Assuming that the claims of left-leaning bias are true (and I do think that likely), there are almost certainly two real issues in play.

 

First, left-leaning positions are probably not scrutinized as strongly as they should be. From my experience (20 years ago) I would agree that professors tend to be sympathetic to positions with which they agree, and thus don’t require the level of rigor they should in defense of those positions.

 

Second, it is very hard to find right-leaning people who apply rational thought to their positions. Not impossible, and I know a couple conservatives who are very rational and rigorous in understanding their own positions. But people like that are hard to find. The vast majority of conservatives (in my experience) parrot positions and state opinions as though they were fact. If this style of argument is applied in a university setting then of course students applying a lack of rigor should be penalized.

 

On the other hand, if a conservative student can defend their position by using appropriate rational and scientific rigor then they should do well.

 

The conservatives have started calling for government intervention in universities, perhaps to impose a “bill of rights” or something along that line. This is amusing, since the “small government” party seems to have no problem with big government when it is used to enforce social strictures…

 

But hypocrisy aside, such a “bill of rights” needs to defend rational and scientific rigor above all else, because that is the core of the university concept. If it is able, secondarily, to provide some balance between right and left fine. But that should only occur if students taking right or left positions are able to apply sufficient rigor to their thought processes.

 

My guess is that in such a case universities will remain left-tilted for many years, because there are just too few conservatives out there who apply self-challenging rational, scientific rigor thought to their own positions.

Comments [3] | | # 
Tuesday, May 24, 2005 9:58:35 PM (Central Standard Time, UTC-06:00)
Wow.

I followed the link and read that interview. It read like a German analysis of Judaism from around 1932. Scaaaaarrryyy. I especially loved the constant harumphing over liberals "prefering ideology to rational thought" while apparently being oblivious to the fact that they were demonstrating that very dynamic.

We're in deep shit.
Wednesday, May 25, 2005 9:52:47 AM (Central Standard Time, UTC-06:00)
I would be very wary of ANYTHING from the David Horwitz organization. I suppose allegedly being a Professor at Smith and writing a book in 1996 gives Rothman some degree of authority - but I wouldn't accept it at face value without checking the source.

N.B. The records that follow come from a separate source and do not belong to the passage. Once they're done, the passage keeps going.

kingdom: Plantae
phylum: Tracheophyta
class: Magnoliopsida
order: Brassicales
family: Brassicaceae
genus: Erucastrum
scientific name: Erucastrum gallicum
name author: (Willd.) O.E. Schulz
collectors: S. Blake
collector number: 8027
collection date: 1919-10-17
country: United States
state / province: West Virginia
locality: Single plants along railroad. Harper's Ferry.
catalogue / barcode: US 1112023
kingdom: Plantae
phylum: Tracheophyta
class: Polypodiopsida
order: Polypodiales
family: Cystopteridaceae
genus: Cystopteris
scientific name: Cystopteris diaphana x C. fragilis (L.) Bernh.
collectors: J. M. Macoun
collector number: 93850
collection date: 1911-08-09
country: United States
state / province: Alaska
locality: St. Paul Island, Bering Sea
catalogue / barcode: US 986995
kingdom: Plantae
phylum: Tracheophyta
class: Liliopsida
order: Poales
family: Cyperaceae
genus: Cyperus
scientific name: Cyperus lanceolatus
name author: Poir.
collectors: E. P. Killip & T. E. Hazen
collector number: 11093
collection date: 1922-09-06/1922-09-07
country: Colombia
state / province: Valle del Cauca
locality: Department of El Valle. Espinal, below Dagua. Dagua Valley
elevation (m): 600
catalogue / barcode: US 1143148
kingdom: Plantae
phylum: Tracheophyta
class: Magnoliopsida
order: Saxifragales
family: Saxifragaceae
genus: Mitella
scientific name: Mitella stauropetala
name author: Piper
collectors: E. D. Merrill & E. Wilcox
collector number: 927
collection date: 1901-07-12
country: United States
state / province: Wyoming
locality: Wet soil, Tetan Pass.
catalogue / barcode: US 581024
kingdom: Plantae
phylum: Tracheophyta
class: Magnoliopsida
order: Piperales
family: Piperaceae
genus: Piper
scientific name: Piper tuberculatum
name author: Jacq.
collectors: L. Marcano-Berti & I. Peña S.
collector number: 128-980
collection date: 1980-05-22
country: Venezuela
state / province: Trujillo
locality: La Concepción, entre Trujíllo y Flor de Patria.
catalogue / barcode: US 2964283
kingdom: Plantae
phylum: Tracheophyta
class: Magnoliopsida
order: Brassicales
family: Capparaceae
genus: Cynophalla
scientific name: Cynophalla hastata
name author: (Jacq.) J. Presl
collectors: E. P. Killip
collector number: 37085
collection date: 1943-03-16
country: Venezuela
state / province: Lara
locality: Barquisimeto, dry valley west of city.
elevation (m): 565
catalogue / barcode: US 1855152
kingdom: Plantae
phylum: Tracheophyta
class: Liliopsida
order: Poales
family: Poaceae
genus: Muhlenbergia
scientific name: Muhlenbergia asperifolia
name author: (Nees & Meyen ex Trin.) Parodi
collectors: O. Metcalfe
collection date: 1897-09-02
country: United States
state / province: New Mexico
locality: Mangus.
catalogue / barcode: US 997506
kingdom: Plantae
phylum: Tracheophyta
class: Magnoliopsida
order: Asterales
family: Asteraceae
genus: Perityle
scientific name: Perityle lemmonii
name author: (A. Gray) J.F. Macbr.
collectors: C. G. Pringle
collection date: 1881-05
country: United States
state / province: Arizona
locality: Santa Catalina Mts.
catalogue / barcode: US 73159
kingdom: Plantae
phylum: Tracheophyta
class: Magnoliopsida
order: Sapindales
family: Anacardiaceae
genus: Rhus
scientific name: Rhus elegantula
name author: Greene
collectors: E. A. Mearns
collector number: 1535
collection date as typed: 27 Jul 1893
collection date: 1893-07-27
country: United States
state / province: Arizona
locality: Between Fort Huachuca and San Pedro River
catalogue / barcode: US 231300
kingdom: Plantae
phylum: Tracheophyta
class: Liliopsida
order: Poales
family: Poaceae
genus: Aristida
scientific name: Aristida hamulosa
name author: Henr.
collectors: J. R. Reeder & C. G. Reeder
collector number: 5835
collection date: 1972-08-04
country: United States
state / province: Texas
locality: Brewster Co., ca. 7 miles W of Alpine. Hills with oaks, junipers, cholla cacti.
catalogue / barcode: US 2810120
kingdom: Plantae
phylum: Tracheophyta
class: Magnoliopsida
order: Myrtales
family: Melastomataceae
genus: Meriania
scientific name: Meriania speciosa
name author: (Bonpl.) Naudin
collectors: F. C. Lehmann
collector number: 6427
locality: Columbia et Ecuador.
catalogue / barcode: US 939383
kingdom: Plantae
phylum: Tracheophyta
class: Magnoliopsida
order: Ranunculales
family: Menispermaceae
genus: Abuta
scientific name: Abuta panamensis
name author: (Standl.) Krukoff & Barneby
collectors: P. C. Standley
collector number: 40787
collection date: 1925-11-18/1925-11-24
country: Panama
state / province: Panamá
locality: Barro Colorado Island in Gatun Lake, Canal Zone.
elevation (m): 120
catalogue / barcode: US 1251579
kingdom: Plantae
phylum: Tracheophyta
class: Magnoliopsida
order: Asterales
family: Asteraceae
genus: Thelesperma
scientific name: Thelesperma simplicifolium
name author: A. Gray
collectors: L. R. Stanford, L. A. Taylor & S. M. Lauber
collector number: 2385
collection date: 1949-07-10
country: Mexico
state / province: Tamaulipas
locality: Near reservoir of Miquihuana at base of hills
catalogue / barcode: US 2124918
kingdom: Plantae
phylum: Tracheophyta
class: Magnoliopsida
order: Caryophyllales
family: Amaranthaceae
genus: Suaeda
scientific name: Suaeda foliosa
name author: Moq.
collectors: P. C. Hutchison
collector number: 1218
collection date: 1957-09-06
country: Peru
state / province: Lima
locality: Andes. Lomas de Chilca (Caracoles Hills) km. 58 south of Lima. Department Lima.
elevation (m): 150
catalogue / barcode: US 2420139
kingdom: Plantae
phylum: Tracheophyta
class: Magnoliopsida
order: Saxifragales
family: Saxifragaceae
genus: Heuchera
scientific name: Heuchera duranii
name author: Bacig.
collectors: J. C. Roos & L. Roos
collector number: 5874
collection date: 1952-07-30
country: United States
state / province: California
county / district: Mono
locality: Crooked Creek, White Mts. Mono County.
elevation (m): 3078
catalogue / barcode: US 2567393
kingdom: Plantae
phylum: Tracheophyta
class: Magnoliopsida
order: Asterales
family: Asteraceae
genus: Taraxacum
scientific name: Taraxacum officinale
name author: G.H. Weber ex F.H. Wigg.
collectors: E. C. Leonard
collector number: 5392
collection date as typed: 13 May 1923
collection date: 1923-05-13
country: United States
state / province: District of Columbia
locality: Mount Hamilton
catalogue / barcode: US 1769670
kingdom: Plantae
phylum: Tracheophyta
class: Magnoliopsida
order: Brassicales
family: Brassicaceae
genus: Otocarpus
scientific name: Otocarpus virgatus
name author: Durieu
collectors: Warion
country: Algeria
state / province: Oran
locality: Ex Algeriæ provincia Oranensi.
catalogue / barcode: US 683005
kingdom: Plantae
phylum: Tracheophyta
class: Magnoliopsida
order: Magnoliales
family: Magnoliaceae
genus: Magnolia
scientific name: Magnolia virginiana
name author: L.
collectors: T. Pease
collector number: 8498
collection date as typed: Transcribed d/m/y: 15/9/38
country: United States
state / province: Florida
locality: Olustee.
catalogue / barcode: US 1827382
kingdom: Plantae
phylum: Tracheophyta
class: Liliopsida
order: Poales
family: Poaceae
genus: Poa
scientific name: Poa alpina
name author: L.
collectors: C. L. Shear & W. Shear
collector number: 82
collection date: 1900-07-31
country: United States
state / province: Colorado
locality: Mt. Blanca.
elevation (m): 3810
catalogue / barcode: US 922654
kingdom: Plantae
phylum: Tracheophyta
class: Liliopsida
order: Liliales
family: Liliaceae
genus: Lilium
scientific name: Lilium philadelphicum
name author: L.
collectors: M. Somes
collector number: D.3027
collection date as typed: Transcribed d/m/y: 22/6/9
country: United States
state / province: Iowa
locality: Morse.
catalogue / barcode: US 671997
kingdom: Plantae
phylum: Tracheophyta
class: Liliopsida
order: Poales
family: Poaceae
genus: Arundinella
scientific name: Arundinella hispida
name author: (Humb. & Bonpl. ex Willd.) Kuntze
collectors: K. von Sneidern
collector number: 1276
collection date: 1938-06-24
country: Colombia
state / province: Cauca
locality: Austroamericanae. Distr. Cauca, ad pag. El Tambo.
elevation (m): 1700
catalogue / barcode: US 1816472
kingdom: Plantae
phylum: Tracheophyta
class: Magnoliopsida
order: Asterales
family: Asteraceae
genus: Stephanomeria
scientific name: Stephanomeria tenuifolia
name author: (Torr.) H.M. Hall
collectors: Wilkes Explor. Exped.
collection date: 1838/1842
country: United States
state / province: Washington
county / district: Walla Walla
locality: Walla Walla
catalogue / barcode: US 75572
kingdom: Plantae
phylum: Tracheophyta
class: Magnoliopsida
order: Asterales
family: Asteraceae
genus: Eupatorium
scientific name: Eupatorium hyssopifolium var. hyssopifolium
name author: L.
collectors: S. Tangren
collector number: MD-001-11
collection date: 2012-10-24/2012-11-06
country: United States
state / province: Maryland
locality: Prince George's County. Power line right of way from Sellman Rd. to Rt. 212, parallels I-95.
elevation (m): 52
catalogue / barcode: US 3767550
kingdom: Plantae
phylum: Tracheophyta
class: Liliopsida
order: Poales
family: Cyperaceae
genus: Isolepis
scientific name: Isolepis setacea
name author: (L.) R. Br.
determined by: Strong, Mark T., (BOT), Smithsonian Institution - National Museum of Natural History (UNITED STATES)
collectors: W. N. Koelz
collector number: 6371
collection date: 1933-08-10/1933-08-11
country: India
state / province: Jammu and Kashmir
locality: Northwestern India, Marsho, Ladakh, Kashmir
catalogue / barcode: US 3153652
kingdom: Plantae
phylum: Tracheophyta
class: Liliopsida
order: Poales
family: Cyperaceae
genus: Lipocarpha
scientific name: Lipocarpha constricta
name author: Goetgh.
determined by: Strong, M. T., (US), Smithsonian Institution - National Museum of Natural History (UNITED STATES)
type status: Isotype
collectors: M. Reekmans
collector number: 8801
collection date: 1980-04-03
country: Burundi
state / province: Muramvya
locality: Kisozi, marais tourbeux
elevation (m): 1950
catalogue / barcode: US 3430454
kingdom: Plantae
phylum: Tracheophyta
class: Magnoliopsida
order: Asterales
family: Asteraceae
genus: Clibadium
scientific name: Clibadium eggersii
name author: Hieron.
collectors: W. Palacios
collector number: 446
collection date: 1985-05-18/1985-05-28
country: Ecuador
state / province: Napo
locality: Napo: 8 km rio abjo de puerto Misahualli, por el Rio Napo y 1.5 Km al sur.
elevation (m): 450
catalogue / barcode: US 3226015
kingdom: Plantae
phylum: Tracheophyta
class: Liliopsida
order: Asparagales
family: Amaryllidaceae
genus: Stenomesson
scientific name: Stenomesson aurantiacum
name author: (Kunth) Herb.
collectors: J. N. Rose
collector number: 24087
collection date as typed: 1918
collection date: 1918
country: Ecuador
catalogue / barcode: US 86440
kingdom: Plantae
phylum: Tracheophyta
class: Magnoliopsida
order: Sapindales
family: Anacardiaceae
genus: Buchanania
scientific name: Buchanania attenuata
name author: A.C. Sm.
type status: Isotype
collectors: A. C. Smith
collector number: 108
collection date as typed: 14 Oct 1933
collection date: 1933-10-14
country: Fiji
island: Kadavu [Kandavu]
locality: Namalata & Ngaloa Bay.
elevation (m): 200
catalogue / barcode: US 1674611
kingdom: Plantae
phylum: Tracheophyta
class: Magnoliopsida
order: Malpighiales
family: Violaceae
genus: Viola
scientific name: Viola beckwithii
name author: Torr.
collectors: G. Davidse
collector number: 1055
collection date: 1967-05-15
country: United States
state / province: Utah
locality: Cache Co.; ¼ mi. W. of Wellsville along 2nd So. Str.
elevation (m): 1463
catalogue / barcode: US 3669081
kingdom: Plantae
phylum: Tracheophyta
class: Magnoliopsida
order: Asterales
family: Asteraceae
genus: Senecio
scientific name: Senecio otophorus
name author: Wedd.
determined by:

I couldn't get through a third of the article (it pains me to try to read it to get this quote:

"Part of the answer to that, it seems to me, lies in the nature of radicalism The left is persuaded that collective political action can remake the world, and political action gives meaning to their lives. To many of them, human beings will be perfectible once the reactionary forces of evil are destroyed. Theirs is a Manichean view."

I don't know - but this describes the Christian right to me much more than the so-called "Left". Certainly there is a significant number of "Leftist" in academia - but a comment like this leads me to qustion ANY conclusions made by Rothman. And how about this commentary:

"Some liberals, with their usual modesty, think that businessmen are not as smart as academics"

Some Liberals? Which Liberals? How significant is this point of view.

Certainly there is a preponderance of academics with left-of-center views in the Liberal Arts field. I'm sure you will find a similar prepondernace of right-of-center views over at the Business Colleges of those same Universities. You'll also find a prepondernace of right-of-center views among CEO's and the military. This is simply a result

As far as David Horwitz and his "crusade" agaisnt academic "balance" - the Nation recently had a cover article on the subject: http://www.thenation.com/doc.mhtml?i=20050404&c=3&s=jacoby
Monday, June 06, 2005 3:15:30 PM (Central Standard Time, UTC-06:00)
There is nothing wrong academia being leftist.